PROBLEM>
Copy every line of the records below character for character, in the same order. Leave out the pictures.

Source records
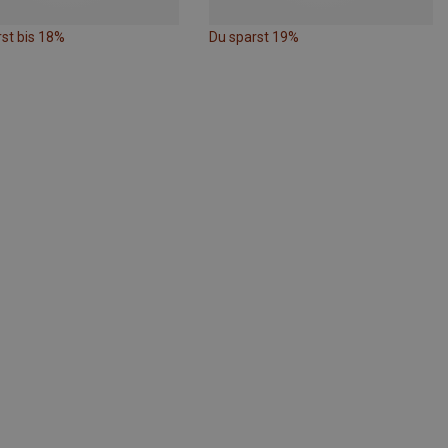
st bis 18%
Du sparst 19%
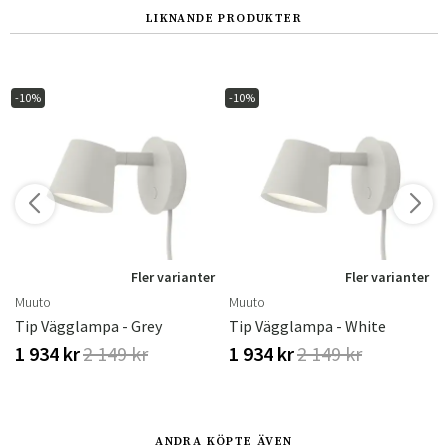
LIKNANDE PRODUKTER
-10%
-10%
r
Fler varianter
Fler varianter
Muuto
Muuto
Tip Vägglampa - Grey
Tip Vägglampa - White
1 934 kr
2 149 kr
1 934 kr
2 149 kr
ANDRA KÖPTE ÄVEN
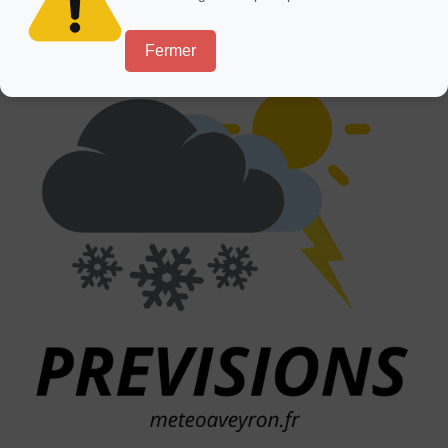
Fermer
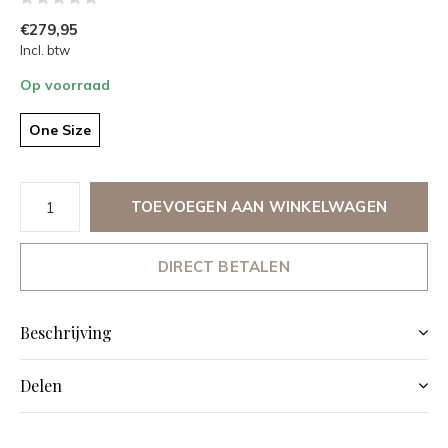
€279,95
Incl. btw
Op voorraad
One Size
TOEVOEGEN AAN WINKELWAGEN
DIRECT BETALEN
Beschrijving
Delen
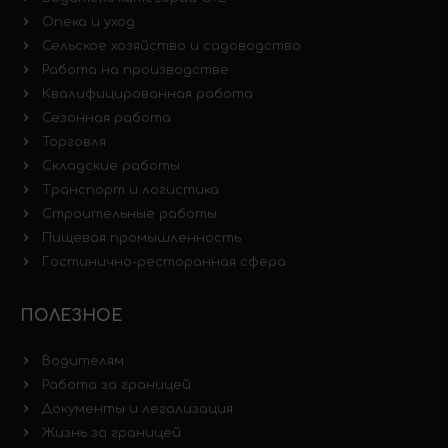
Опека и уход
Сельское хозяйство и садоводство
Работа на производстве
Квалифицированная работа
Сезонная работа
Торговля
Складские работы
Транспорт и логистика
Строительные работы
Пищевая промышленность
Гостинично-ресторанная сфера
ПОЛЕЗНОЕ
Водителям
Работа за границей
Документы и легализация
Жизнь за границей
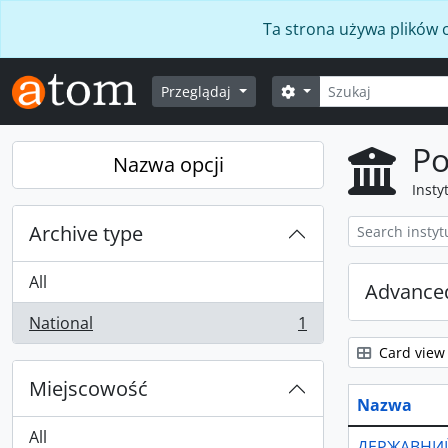
Skip to main content
Ta strona używa plików c
Szukaj
Opcje wyszukiwania
Przeglądaj
Po
Nazwa opcji
Insty
Archive type
All
Advanced
National
1
, 1 results
Card view
Miejscowość
Nazwa
All
ДЕРЖАВНИЙ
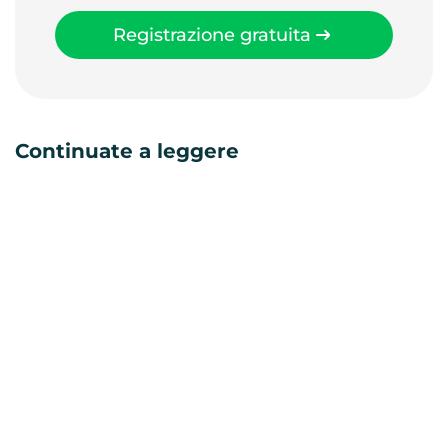
Registrazione gratuita
Continuate a leggere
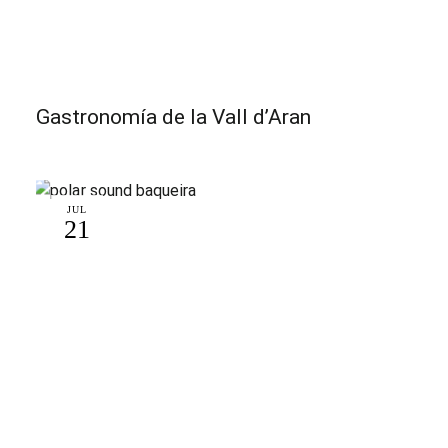
Gastronomía de la Vall d’Aran
JUL
21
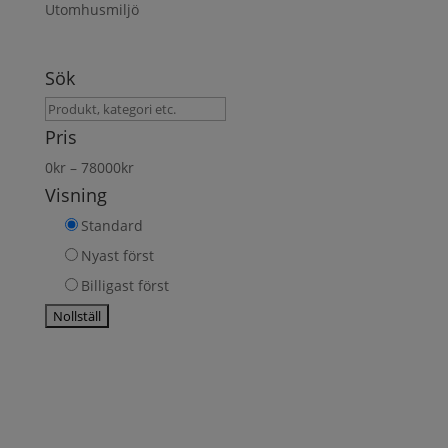
Utomhusmiljö
Sök
Sök
produkt
Pris
0
kr
–
78000
kr
Visning
Standard
Nyast först
Billigast först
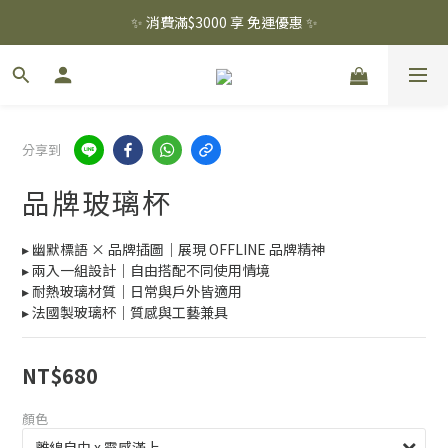
✨ 消費滿$3000 享 免運優惠 ✨
✨ 消費滿$3000 享 免運優惠 ✨
註冊會員 贈 百元購物金  .ᐟ.ᐟ
✨ 消費滿$3000 享 免運優惠 ✨
分享到
品牌玻璃杯
▸ 幽默標語 × 品牌插圖｜展現 OFFLINE 品牌精神
▸ 兩入一組設計｜自由搭配不同使用情境
▸ 耐熱玻璃材質｜日常與戶外皆適用
▸ 法國製玻璃杯｜質感與工藝兼具
NT$680
顏色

WRITTEN REPLY>
st bis 18%
Du sparst 19%
LIKNANDE PRODUKTER
-10%
-10%
r
Fler varianter
Fler varianter
Muuto
Muuto
Tip Vägglampa - Grey
Tip Vägglampa - White
1 934 kr
2 149 kr
1 934 kr
2 149 kr
ANDRA KÖPTE ÄVEN
Fermer
€279,95
Incl. btw
Op voorraad
One Size
TOEVOEGEN AAN WINKELWAGEN
DIRECT BETALEN
Beschrijving
Delen
Опека и уход
Сельское хозяйство и садоводство
Работа на производстве
Квалифицированная работа
Сезонная работа
Торговля
Складские работы
Транспорт и логистика
Строительные работы
Пищевая промышленность
Гостинично-ресторанная сфера
ПОЛЕЗНОЕ
Водителям
Работа за границей
Документы и легализация
Жизнь за границей
Skip to main content
Ta strona używa plików c
Szukaj
Opcje wyszukiwania
Przeglądaj
Po
Nazwa opcji
Insty
Archive type
All
Advanced
National
1
, 1 results
Card view
Miejscowość
Nazwa
All
ДЕРЖАВНИЙ
Registrazione gratuita
Continuate a leggere
Gastronomía de la Vall d’Aran
JUL
21
Utomhusmiljö
Sök
Sök
produkt
Pris
0
kr
–
78000
kr
Visning
Standard
Nyast först
Billigast först
✨ 消費滿$3000 享 免運優惠 ✨
✨ 消費滿$3000 享 免運優惠 ✨
註冊會員 贈 百元購物金  .ᐟ.ᐟ
✨ 消費滿$3000 享 免運優惠 ✨
分享到
品牌玻璃杯
▸ 幽默標語 × 品牌插圖｜展現 OFFLINE 品牌精神
▸ 兩入一組設計｜自由搭配不同使用情境
▸ 耐熱玻璃材質｜日常與戶外皆適用
▸ 法國製玻璃杯｜質感與工藝兼具
NT$680
顏色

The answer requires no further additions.